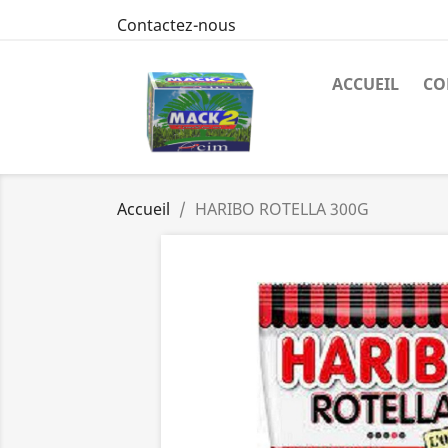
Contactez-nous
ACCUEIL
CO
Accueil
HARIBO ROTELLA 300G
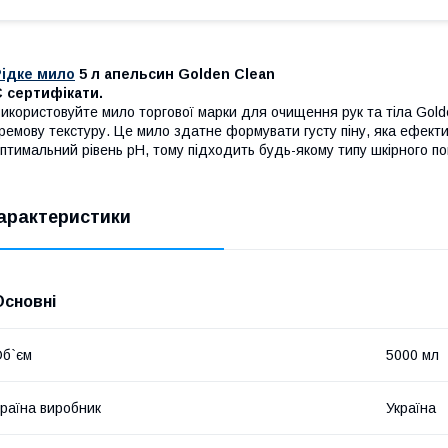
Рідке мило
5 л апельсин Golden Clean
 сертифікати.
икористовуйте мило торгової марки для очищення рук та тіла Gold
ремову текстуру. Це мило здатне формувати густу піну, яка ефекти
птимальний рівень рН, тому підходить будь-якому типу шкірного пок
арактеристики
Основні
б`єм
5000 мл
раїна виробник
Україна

________________________

Your goal - Pull out each line in the rows above that contains the string "мило". Case counts.

Task solution -
Рідке мило
икористовуйте мило торгової марки для очищення рук та тіла Gold
ремову текстуру. Це мило здатне формувати густу піну, яка ефекти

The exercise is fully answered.